Metropole Magazine

Today's Weather: Abuja NG: Partly Cloudy, Day 360|Night 260

04 Oct Written by  Ladi Opaluwa

The Three Musketeers

Three nation builders set out at night in search of a place to sit, eat, and talk. There were urgent matters to be discussed, issues of national import you could say. But first, food.

At a popular eatery in Wuse II, a guard was closing the gate when we arrived. It couldn’t be more painful if that were heaven's gate. All axioms about time management became pertinent. The guard stood before the gate waving off all late hopeful diners. Just to be certain, we asked if he was gesticulating at us too. Yes, he was. Perhaps he could let us in to scavenge? No point asking.

So there we were, back on the road, driving around Wuse II in search of a meal. At 10.30 p.m, there would be only a few options. If you were ever in a crisis of hunger, ignore the fancy eateries and go straight to the bars. There at least there is an assurance of drinks, pepper-soup and suya, in any case, something to hold off ulcer. If you are as lucky as we got, you will find Dreams (such suitable name), where there would be a bar and a restaurant.

The bar was out in the yard, and the restaurant inside. They had fried rice and white rice, the waiter informed, and then did a volte-face after an order for fried rice had been placed. She needed to confirm if the preferred was available. Did I mention we did not really care? Just rice would do, food, if you may, even the burnt residue from the day’s culinary effort.

There were many empty tables. Like a federal government committee, we sat down to the task of nation building (who is to say these committees do more than sit, eat, and talk?). To the task, who had written what, where, and how? Stories were pulled out from the internet, assessed, and trashed if need be. As it was hard to separate the writing from the writer, a critique session might wander into base gossip, no malice intended. It is all for literature, for Nigeria.

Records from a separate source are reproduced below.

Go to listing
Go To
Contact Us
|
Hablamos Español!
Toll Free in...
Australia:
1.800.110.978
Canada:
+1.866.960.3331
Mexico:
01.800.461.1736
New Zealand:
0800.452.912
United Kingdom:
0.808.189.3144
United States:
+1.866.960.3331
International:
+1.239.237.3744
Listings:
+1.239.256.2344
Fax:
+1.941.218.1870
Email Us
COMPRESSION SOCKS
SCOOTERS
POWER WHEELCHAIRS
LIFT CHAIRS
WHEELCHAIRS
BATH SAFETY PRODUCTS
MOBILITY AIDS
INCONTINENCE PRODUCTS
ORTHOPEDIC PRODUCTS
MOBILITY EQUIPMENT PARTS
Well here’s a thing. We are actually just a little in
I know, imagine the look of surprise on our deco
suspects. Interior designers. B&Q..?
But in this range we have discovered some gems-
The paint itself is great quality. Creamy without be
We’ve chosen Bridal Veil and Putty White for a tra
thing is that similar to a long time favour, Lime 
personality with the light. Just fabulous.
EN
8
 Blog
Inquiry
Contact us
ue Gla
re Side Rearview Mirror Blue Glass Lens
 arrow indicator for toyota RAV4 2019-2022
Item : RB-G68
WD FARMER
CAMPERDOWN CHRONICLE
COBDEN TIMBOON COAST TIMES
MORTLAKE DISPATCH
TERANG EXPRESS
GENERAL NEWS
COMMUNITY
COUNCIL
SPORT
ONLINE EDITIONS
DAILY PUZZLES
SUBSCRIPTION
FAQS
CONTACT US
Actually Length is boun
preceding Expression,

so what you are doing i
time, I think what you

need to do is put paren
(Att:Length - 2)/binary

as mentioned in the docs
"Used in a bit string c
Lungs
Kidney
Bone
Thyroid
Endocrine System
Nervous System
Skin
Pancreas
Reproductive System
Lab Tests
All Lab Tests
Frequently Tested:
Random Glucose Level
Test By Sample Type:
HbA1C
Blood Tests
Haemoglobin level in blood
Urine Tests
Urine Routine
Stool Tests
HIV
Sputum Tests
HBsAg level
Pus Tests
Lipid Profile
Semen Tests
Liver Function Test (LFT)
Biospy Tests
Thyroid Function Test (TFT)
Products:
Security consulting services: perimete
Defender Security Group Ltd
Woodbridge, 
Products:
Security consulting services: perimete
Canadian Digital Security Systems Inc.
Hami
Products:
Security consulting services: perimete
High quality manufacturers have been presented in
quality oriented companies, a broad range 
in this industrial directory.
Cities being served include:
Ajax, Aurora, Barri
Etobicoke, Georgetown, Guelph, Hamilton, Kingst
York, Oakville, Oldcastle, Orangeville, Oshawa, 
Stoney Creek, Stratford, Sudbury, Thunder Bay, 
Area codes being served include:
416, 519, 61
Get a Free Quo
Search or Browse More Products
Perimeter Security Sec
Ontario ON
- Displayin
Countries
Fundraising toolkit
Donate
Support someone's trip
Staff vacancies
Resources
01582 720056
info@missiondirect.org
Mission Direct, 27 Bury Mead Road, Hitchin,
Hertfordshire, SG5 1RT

We deconstructed a piece of writing with the same passion the political commentator expends analysing the Apo Killings or the Yobe and Borno massacres, and wailed even louder over poor writing. I do not draw a parallel to trivialise these current affairs but to state that all are tragic events. We believe that the trouble with Nigeria is its literature, a deliberately flawed view no doubt.

Who are we and on what authority do we preside over literary merit? Three writers who by virtue of their exposure to certain foreign literature believe themselves to be descended from the clan of great 20th century writers of the West; three who personally, and as a group, consider themselves the best under 30 in the country (self-delusion has many faces); young guys revelling at the prospect of becoming jobless, dreaming of spending a time in Paris as did their progenitors Hemingway, Fitzgerald, Baldwin, and a time loafing in the French Riviera, with a French consort.

At these infrequent rendezvous, it is stated or implied that we can build or rebuild the nation, sentence by sentence: that we can wrestle the trade from the philistines who do not care for language; regulate its operations; set down the rules for the political commentator whose basic tools are his indignation and social media, diminish his influence.

It would be midnight, after everyone else had departed, before Nigeria’s most underrated nation builders would bring sitting to an end and step out into the dark. Or rather into the light, for this is Abuja.